Below is the class definition for the Deployment Config. It inherits from the BaseModel defined in Pydantic.

class DeploymentConfig(BaseModel):
base_model: str
accelerator: str | None = Field(default=None)
cooldown_time: PositiveInt | None = Field(default=43200)
hf_token: str | None = Field(default=None)
min_replicas: int | None = Field(default=None)
max_replicas: int | None = Field(default=None)
scale_up_threshold: int | None = Field(default=None)
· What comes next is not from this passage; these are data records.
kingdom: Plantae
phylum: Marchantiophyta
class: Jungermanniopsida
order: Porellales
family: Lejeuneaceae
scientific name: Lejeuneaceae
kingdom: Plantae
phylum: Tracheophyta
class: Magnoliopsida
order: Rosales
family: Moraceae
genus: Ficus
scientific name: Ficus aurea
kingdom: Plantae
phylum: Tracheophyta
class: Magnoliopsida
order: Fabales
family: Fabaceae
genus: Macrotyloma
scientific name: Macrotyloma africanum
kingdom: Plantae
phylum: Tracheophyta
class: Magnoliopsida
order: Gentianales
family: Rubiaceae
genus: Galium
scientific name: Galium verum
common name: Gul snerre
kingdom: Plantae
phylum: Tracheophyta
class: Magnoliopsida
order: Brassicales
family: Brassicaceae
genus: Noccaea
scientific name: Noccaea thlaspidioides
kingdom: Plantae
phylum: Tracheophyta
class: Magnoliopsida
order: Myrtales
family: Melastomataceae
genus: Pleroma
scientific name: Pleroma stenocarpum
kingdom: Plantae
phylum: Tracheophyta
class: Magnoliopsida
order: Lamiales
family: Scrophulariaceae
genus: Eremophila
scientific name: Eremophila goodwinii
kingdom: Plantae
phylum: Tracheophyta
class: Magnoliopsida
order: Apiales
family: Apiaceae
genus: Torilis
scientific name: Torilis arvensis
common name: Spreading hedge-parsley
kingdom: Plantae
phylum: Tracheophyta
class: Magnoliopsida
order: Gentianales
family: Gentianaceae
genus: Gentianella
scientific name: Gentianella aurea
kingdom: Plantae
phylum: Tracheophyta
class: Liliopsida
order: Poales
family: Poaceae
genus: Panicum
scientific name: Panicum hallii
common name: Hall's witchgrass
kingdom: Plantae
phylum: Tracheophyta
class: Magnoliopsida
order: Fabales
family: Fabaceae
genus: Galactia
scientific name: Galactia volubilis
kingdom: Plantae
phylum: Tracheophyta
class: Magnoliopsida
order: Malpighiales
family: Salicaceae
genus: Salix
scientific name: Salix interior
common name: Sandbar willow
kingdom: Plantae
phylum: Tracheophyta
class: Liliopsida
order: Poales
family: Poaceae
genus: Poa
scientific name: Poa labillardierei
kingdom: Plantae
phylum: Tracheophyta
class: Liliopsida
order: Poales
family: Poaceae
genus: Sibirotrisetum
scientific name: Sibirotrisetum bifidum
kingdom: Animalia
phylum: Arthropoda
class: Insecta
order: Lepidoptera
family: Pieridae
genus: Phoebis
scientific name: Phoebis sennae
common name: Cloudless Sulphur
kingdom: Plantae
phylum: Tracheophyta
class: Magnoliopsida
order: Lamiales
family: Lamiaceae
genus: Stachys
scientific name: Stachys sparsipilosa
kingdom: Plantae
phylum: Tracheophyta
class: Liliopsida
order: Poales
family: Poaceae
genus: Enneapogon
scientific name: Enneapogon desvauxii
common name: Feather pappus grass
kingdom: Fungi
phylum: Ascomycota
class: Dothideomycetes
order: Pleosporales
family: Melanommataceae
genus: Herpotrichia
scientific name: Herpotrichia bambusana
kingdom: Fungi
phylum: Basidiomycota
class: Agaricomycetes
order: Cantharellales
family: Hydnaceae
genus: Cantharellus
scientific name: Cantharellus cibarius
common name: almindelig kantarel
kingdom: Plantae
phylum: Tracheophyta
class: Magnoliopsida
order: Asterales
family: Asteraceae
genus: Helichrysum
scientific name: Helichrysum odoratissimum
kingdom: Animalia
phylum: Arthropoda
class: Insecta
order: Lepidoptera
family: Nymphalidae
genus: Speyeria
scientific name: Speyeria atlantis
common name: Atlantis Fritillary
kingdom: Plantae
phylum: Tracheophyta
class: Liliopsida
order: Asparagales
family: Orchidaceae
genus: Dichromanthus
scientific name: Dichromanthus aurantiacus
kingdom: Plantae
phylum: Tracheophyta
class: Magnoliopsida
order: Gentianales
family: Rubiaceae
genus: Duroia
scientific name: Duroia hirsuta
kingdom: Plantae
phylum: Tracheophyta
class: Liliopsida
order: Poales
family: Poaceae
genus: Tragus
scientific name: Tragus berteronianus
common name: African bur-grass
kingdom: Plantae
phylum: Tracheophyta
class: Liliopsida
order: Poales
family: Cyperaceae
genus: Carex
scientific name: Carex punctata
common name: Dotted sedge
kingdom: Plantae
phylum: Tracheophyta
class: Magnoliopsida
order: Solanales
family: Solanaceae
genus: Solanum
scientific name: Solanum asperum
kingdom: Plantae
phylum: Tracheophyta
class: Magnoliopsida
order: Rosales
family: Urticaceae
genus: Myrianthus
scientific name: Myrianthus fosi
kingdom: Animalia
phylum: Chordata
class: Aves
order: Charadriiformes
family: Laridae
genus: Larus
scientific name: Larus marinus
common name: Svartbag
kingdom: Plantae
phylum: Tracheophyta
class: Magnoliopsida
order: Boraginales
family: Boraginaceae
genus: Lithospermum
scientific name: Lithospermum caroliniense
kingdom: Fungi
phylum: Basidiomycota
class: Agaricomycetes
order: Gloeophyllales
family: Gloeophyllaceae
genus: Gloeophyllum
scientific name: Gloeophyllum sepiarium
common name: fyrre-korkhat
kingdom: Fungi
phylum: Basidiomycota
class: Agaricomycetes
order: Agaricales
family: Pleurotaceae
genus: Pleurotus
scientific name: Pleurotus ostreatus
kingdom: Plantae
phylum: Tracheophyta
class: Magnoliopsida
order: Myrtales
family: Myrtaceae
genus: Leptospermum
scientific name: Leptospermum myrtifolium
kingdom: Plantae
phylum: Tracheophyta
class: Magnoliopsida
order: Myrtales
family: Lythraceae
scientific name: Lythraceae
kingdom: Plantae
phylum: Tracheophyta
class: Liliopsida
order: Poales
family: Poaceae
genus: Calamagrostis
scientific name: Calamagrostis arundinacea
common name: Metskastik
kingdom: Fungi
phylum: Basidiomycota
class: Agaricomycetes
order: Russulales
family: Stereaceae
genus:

By default, Predibase sets the following default values (subject to change):

  • accelerator: Predibase chooses the best suitable option given your tier, provided base_model, and availability.
  • cooldown_time: 43200 seconds (12 hours)
  • min_replicas: 0
  • max_replicas: 1 (Maximum of 3 for free/dev tier and 6 for enterprise)
  • scale_up_threshold: 1

To configure autoscaling to 0, set min_replicas to 0. To configure autoscaling past 1 replica, change max_replicas to the desired value and modify scale_up_threshold. scale_up_threshold represents the number of simultaneous requests a single LLM replica will handle before scaling up any additional replicas. The value will be highly dependent on your use case and we suggest experimentation to find an optimal number to meet your throughput needs.

If deploying a "best effort" custom base model,

  • You must provide an accelerator
  • You must provide hf_token (your Huggingface token) if deploying a private model.
Note regarding base_model

Use the short names provided in the list of available models.